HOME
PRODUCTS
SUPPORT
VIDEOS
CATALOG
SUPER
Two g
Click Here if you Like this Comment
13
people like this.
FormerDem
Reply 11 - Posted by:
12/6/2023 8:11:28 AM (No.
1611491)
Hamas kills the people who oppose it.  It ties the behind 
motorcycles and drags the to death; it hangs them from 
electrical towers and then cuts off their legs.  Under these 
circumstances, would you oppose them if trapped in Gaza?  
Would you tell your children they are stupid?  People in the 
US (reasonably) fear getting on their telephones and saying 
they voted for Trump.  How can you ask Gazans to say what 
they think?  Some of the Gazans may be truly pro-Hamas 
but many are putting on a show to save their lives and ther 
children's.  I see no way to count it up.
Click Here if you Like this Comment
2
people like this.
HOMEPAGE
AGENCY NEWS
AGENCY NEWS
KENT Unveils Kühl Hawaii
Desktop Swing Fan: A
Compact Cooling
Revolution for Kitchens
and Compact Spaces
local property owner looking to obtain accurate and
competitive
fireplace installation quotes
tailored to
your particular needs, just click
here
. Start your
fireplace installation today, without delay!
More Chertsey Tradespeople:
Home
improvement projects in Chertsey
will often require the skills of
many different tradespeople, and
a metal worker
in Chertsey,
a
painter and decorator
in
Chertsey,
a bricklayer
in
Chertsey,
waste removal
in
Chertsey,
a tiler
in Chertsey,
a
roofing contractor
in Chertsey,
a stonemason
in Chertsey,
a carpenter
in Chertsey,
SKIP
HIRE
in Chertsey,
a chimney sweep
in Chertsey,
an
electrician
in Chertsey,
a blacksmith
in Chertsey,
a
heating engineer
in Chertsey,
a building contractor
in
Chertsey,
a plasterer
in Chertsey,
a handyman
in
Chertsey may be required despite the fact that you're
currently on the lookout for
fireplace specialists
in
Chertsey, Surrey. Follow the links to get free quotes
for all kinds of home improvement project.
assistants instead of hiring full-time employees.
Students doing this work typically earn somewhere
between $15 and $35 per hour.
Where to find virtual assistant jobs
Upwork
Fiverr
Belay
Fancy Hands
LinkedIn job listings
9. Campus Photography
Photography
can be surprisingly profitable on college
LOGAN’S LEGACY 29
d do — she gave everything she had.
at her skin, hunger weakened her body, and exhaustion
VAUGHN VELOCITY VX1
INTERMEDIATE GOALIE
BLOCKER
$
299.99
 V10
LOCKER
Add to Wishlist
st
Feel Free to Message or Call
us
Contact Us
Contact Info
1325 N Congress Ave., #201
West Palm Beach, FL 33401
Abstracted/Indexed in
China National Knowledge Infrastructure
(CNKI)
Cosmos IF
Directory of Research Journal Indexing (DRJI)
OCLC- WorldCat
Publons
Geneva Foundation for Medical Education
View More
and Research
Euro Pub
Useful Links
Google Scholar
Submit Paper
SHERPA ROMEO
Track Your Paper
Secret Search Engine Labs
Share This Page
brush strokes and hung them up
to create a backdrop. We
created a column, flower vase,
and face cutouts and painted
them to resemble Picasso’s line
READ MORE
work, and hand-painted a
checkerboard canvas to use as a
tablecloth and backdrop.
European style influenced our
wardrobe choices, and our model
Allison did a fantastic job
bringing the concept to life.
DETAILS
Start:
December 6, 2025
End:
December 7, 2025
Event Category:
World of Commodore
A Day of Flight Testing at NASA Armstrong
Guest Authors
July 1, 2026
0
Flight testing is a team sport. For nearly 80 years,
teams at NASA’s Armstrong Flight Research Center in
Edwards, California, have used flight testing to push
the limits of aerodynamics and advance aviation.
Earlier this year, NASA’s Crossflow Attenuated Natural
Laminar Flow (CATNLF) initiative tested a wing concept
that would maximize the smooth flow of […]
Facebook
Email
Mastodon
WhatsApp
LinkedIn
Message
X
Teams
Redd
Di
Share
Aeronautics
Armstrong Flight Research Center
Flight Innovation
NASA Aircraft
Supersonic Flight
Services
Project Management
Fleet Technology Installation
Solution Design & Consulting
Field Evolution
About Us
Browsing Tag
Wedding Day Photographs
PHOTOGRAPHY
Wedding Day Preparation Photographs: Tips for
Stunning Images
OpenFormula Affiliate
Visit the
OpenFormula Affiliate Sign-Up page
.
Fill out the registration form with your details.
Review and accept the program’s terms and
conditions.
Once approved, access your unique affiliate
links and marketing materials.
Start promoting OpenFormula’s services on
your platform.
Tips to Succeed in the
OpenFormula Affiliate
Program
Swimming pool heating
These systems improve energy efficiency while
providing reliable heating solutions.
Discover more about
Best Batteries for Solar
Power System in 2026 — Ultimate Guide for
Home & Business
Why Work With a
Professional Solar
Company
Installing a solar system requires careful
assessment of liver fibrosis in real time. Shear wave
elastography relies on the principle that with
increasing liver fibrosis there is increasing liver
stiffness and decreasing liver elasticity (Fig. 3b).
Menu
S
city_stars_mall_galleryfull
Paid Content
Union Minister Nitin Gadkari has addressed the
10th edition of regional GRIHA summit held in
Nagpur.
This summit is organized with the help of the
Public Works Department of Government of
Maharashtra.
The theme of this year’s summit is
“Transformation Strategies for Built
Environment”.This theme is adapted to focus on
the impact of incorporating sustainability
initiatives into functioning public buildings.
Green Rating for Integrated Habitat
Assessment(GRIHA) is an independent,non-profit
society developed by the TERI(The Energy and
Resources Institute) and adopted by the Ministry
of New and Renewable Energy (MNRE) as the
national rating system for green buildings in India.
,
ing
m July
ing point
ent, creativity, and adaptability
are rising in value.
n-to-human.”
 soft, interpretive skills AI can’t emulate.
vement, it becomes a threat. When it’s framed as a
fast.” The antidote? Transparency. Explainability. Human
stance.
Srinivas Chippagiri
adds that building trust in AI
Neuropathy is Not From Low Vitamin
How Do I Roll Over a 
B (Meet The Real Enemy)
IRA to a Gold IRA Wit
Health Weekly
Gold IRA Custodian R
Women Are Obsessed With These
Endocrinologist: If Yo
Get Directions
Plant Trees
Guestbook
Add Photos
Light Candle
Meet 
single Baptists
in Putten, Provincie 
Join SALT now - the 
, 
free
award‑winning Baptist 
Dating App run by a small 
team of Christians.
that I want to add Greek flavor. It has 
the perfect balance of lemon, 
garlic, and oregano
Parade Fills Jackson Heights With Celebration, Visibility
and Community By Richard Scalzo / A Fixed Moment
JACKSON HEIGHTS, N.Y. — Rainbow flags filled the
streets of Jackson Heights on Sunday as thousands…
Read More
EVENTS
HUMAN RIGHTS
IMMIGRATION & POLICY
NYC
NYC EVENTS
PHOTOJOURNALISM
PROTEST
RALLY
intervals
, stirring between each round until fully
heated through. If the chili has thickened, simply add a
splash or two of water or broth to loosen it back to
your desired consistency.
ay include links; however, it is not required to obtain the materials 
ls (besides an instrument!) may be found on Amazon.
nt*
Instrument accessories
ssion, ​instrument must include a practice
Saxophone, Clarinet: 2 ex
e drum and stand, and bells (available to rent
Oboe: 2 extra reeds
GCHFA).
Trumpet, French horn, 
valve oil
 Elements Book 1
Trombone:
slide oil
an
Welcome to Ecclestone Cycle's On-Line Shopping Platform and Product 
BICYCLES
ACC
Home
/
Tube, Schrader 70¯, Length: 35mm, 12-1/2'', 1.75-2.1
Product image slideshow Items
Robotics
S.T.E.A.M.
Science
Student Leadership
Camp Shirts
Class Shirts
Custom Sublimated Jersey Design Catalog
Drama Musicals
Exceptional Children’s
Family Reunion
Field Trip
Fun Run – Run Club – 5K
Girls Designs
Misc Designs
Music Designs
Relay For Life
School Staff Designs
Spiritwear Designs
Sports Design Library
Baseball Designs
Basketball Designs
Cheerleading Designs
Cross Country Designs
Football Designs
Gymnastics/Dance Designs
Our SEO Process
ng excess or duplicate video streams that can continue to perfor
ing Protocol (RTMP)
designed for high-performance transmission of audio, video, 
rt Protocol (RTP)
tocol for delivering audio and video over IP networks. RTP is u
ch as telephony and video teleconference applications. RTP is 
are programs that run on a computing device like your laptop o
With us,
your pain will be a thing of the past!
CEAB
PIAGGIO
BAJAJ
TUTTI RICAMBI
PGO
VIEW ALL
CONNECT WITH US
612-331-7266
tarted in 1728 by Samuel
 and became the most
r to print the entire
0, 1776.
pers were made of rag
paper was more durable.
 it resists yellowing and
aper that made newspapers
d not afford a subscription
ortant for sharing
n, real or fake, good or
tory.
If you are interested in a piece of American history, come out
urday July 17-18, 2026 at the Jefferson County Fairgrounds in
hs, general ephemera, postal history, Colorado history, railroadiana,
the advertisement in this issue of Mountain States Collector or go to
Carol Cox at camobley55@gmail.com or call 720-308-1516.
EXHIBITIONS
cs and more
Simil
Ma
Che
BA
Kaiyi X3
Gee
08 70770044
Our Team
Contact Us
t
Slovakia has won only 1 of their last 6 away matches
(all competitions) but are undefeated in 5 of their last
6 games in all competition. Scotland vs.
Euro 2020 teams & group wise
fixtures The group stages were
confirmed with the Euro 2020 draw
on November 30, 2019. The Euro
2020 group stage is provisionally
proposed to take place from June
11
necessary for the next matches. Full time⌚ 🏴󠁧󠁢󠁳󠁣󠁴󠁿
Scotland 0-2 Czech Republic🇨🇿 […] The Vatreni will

* * *

To do | Copy the material word for word, from its first line through the line that contains "d do — she gave everything she had.", including both of those lines.

Expected answer |
HOME
PRODUCTS
SUPPORT
VIDEOS
CATALOG
SUPER
Two g
Click Here if you Like this Comment
13
people like this.
FormerDem
Reply 11 - Posted by:
12/6/2023 8:11:28 AM (No.
1611491)
Hamas kills the people who oppose it.  It ties the behind 
motorcycles and drags the to death; it hangs them from 
electrical towers and then cuts off their legs.  Under these 
circumstances, would you oppose them if trapped in Gaza?  
Would you tell your children they are stupid?  People in the 
US (reasonably) fear getting on their telephones and saying 
they voted for Trump.  How can you ask Gazans to say what 
they think?  Some of the Gazans may be truly pro-Hamas 
but many are putting on a show to save their lives and ther 
children's.  I see no way to count it up.
Click Here if you Like this Comment
2
people like this.
HOMEPAGE
AGENCY NEWS
AGENCY NEWS
KENT Unveils Kühl Hawaii
Desktop Swing Fan: A
Compact Cooling
Revolution for Kitchens
and Compact Spaces
local property owner looking to obtain accurate and
competitive
fireplace installation quotes
tailored to
your particular needs, just click
here
. Start your
fireplace installation today, without delay!
More Chertsey Tradespeople:
Home
improvement projects in Chertsey
will often require the skills of
many different tradespeople, and
a metal worker
in Chertsey,
a
painter and decorator
in
Chertsey,
a bricklayer
in
Chertsey,
waste removal
in
Chertsey,
a tiler
in Chertsey,
a
roofing contractor
in Chertsey,
a stonemason
in Chertsey,
a carpenter
in Chertsey,
SKIP
HIRE
in Chertsey,
a chimney sweep
in Chertsey,
an
electrician
in Chertsey,
a blacksmith
in Chertsey,
a
heating engineer
in Chertsey,
a building contractor
in
Chertsey,
a plasterer
in Chertsey,
a handyman
in
Chertsey may be required despite the fact that you're
currently on the lookout for
fireplace specialists
in
Chertsey, Surrey. Follow the links to get free quotes
for all kinds of home improvement project.
assistants instead of hiring full-time employees.
Students doing this work typically earn somewhere
between $15 and $35 per hour.
Where to find virtual assistant jobs
Upwork
Fiverr
Belay
Fancy Hands
LinkedIn job listings
9. Campus Photography
Photography
can be surprisingly profitable on college
LOGAN’S LEGACY 29
d do — she gave everything she had.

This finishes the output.